Records shown:

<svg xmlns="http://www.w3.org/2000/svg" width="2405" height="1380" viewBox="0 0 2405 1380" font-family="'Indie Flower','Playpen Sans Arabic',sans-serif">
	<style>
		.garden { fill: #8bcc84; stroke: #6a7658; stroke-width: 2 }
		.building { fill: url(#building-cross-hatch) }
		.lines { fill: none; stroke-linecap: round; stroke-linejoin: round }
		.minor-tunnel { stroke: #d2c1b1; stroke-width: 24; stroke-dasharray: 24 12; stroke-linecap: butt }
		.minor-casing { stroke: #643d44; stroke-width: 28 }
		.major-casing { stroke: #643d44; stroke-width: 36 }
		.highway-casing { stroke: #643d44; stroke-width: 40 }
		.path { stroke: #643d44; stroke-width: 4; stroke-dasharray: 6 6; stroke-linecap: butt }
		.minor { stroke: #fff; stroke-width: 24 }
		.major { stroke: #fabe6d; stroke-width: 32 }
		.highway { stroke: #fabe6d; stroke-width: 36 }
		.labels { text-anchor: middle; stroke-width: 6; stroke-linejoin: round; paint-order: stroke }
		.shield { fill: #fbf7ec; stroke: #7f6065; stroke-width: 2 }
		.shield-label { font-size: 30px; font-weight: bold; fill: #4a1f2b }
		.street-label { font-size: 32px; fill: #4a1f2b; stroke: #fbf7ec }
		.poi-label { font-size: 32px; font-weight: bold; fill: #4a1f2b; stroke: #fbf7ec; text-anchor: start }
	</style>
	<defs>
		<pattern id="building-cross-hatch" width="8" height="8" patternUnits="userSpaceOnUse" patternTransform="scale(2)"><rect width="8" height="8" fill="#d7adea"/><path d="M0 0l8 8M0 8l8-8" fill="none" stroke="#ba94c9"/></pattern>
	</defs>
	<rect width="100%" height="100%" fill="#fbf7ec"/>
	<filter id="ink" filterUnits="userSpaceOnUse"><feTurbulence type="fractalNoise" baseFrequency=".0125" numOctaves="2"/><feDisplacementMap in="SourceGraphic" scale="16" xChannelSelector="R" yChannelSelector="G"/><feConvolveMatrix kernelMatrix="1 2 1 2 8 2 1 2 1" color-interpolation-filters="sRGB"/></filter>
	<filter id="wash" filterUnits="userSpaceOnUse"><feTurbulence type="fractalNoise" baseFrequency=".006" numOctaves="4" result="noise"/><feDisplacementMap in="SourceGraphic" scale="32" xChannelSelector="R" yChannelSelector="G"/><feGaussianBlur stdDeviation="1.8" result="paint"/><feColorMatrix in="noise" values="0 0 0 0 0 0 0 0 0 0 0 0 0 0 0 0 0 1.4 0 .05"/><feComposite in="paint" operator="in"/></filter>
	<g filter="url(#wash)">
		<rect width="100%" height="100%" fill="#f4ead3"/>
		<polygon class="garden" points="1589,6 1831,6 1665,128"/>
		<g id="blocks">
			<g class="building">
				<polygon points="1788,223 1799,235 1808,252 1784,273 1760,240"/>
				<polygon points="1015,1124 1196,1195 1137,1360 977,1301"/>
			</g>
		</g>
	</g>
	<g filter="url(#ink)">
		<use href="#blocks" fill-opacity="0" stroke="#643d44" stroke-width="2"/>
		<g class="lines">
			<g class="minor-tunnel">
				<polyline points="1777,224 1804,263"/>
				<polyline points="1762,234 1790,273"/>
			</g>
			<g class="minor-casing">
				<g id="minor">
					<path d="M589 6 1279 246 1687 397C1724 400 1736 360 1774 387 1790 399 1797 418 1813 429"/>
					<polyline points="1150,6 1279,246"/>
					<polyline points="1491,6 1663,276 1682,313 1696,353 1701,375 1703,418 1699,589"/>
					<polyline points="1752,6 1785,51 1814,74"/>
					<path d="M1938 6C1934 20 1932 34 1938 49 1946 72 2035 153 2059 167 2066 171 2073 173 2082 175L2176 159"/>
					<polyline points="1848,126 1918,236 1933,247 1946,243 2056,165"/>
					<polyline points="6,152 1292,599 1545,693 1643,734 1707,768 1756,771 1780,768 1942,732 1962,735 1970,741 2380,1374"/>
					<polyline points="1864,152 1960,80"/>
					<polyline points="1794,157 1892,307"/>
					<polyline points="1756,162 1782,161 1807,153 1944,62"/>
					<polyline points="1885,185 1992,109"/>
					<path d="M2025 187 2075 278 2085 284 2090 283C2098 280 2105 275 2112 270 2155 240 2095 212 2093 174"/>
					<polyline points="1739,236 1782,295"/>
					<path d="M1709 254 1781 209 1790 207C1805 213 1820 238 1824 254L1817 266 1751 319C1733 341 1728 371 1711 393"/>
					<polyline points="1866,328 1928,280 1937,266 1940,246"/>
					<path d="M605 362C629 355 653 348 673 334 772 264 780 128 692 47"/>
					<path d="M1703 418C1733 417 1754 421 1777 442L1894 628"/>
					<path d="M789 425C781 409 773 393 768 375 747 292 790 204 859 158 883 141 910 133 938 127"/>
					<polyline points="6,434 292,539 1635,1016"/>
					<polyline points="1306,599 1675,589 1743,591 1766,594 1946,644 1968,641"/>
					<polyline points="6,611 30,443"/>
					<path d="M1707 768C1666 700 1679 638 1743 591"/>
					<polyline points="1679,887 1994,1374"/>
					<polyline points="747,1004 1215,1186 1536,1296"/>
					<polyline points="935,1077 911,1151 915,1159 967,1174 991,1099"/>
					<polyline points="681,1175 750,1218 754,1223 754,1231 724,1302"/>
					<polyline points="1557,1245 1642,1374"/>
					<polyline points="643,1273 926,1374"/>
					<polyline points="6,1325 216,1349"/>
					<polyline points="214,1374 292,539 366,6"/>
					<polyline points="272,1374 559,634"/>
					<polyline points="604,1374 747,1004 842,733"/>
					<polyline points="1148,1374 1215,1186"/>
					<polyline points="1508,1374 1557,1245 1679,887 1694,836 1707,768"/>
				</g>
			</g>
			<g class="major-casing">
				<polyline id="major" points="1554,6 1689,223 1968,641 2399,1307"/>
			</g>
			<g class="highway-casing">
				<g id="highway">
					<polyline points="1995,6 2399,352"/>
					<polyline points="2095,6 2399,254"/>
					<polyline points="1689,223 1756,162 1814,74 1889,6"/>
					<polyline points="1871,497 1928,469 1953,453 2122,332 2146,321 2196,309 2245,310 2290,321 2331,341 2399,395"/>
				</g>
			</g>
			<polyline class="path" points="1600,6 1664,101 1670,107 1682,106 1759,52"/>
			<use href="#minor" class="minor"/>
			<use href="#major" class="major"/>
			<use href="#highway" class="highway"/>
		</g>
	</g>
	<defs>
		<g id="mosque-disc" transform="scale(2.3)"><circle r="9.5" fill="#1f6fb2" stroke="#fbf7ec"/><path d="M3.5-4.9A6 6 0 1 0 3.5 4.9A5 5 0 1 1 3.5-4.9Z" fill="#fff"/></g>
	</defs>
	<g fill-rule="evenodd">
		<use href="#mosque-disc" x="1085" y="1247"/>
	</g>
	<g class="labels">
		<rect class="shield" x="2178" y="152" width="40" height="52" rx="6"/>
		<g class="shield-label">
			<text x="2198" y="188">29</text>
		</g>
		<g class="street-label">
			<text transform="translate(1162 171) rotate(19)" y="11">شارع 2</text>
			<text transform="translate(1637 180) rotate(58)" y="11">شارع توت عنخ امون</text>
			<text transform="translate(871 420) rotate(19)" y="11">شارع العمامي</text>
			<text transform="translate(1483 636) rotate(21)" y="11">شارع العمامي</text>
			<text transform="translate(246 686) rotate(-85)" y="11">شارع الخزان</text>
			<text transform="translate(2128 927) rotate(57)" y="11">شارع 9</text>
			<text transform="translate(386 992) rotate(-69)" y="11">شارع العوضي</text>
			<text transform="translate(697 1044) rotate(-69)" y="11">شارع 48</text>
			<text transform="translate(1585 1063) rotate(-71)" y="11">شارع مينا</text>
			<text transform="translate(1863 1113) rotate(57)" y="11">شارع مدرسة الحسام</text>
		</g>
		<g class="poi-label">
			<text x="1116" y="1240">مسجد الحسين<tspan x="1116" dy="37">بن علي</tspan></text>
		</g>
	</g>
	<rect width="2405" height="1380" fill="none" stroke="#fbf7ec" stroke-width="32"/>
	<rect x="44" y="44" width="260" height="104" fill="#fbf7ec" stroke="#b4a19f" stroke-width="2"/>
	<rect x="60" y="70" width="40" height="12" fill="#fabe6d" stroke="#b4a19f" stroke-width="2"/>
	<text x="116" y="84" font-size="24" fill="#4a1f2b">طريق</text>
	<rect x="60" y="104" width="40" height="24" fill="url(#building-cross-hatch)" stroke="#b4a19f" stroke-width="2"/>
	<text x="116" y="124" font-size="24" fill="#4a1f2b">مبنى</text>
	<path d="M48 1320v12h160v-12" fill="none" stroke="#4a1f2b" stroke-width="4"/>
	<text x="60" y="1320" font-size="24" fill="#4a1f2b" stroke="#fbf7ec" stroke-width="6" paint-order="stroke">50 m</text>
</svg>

Exercise aim: Looking at the entries above, can you reproduce exactly the lines from the one that holds "#fff; stroke-width: 24" through the one that holds "middle; stroke-width: 6;", and only those?

Task result:
		.minor { stroke: #fff; stroke-width: 24 }
		.major { stroke: #fabe6d; stroke-width: 32 }
		.highway { stroke: #fabe6d; stroke-width: 36 }
		.labels { text-anchor: middle; stroke-width: 6; stroke-linejoin: round; paint-order: stroke }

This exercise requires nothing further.